**Job item**.
Each line below must be reproduced exactly, though the pictures are to be dropped.

**Data listing**.
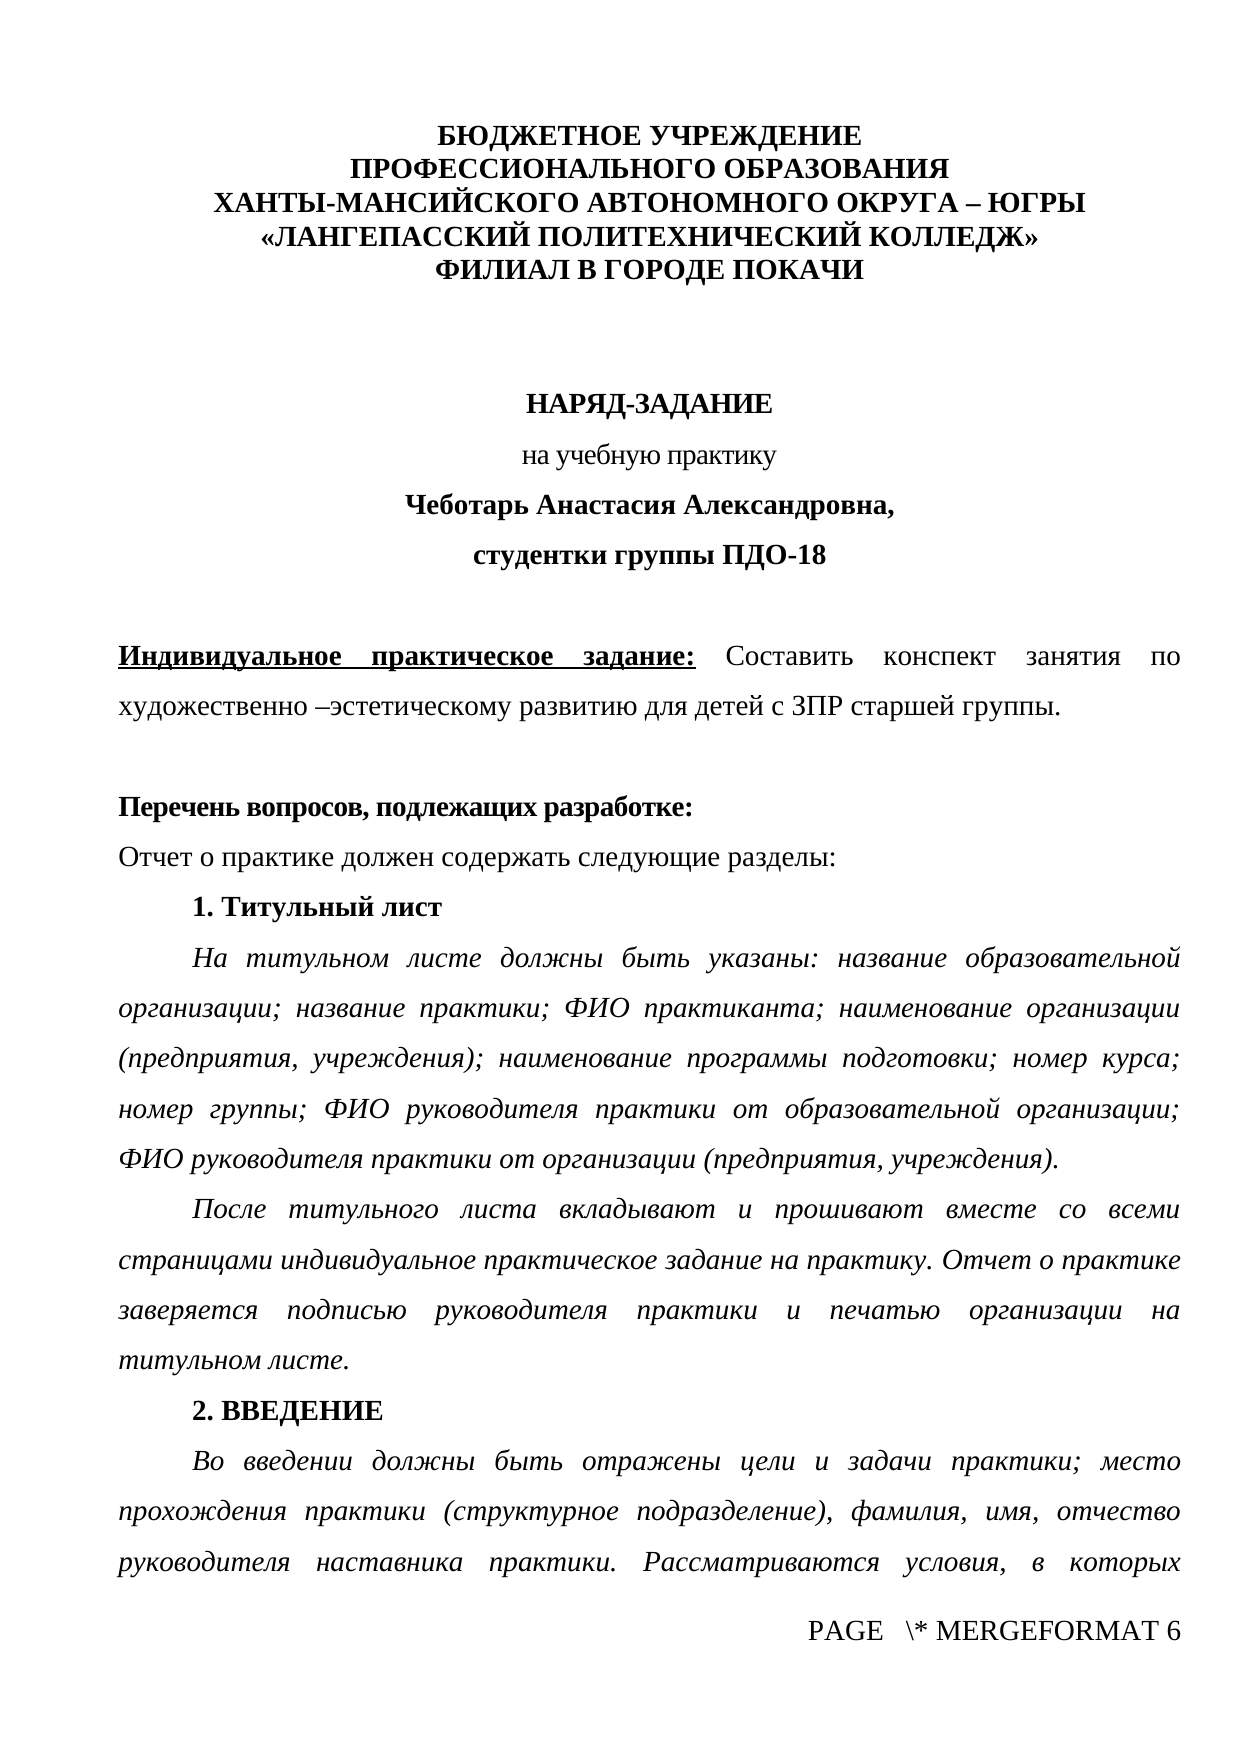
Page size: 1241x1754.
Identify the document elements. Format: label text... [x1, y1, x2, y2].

text НАРЯД-ЗАДАНИЕ [118, 386, 1181, 420]
text на учебную практику [118, 437, 1181, 470]
text «ЛАНГЕПАССКИЙ ПОЛИТЕХНИЧЕСКИЙ КОЛЛЕДЖ» [118, 219, 1181, 252]
list Перечень вопросов, подлежащих разработке: [118, 789, 1181, 822]
subtitle ХАНТЫ-МАНСИЙСКОГО АВТОНОМНОГО ОКРУГА – ЮГРЫ [118, 185, 1181, 219]
text ФИЛИАЛ В ГОРОДЕ ПОКАЧИ [118, 252, 1181, 286]
subtitle БЮДЖЕТНОЕ УЧРЕЖДЕНИЕ [118, 118, 1181, 152]
text 1. Титульный лист [118, 889, 1181, 923]
subtitle ПРОФЕССИОНАЛЬНОГО ОБРАЗОВАНИЯ [118, 152, 1181, 185]
text На титульном листе должны быть указаны: название образовательной организации; название практики; ФИО практиканта; наименование организации (предприятия, учреждения); наименование программы подготовки; номер курса; номер группы; ФИО руководителя практики от образовательной организации; ФИО руководителя практики от организации (предприятия, учреждения). [118, 940, 1181, 1175]
text Индивидуальное практическое задание: Составить конспект занятия по художественно –эстетическому развитию для детей с ЗПР старшей группы. [118, 638, 1181, 722]
text Чеботарь Анастасия Александровна, [118, 487, 1181, 521]
text студентки группы ПДО-18 [118, 537, 1181, 571]
text Отчет о практике должен содержать следующие разделы: [118, 839, 1181, 873]
text После титульного листа вкладывают и прошивают вместе со всеми страницами индивидуальное практическое задание на практику. Отчет о практике заверяется подписью руководителя практики и печатью организации на титульном листе. [118, 1191, 1181, 1376]
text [118, 1443, 1181, 1577]
text 2. ВВЕДЕНИЕ [118, 1393, 1181, 1426]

**Task response**.
Page size: 1241x1754.
Identify the document elements. Format: label text... [x1, y1, x2, y2].

text НАРЯД-ЗАДАНИЕ [118, 386, 1181, 420]
text на учебную практику [118, 437, 1181, 470]
text «ЛАНГЕПАССКИЙ ПОЛИТЕХНИЧЕСКИЙ КОЛЛЕДЖ» [118, 219, 1181, 252]
list Перечень вопросов, подлежащих разработке: [118, 789, 1181, 822]
subtitle ХАНТЫ-МАНСИЙСКОГО АВТОНОМНОГО ОКРУГА – ЮГРЫ [118, 185, 1181, 219]
text ФИЛИАЛ В ГОРОДЕ ПОКАЧИ [118, 252, 1181, 286]
subtitle БЮДЖЕТНОЕ УЧРЕЖДЕНИЕ [118, 118, 1181, 152]
text 1. Титульный лист [118, 889, 1181, 923]
subtitle ПРОФЕССИОНАЛЬНОГО ОБРАЗОВАНИЯ [118, 152, 1181, 185]
text На титульном листе должны быть указаны: название образовательной организации; название практики; ФИО практиканта; наименование организации (предприятия, учреждения); наименование программы подготовки; номер курса; номер группы; ФИО руководителя практики от образовательной организации; ФИО руководителя практики от организации (предприятия, учреждения). [118, 940, 1181, 1175]
text Индивидуальное практическое задание: Составить конспект занятия по художественно –эстетическому развитию для детей с ЗПР старшей группы. [118, 638, 1181, 722]
text Чеботарь Анастасия Александровна, [118, 487, 1181, 521]
text студентки группы ПДО-18 [118, 537, 1181, 571]
text Отчет о практике должен содержать следующие разделы: [118, 839, 1181, 873]
text После титульного листа вкладывают и прошивают вместе со всеми страницами индивидуальное практическое задание на практику. Отчет о практике заверяется подписью руководителя практики и печатью организации на титульном листе. [118, 1191, 1181, 1376]
text [118, 1443, 1181, 1577]
text 2. ВВЕДЕНИЕ [118, 1393, 1181, 1426]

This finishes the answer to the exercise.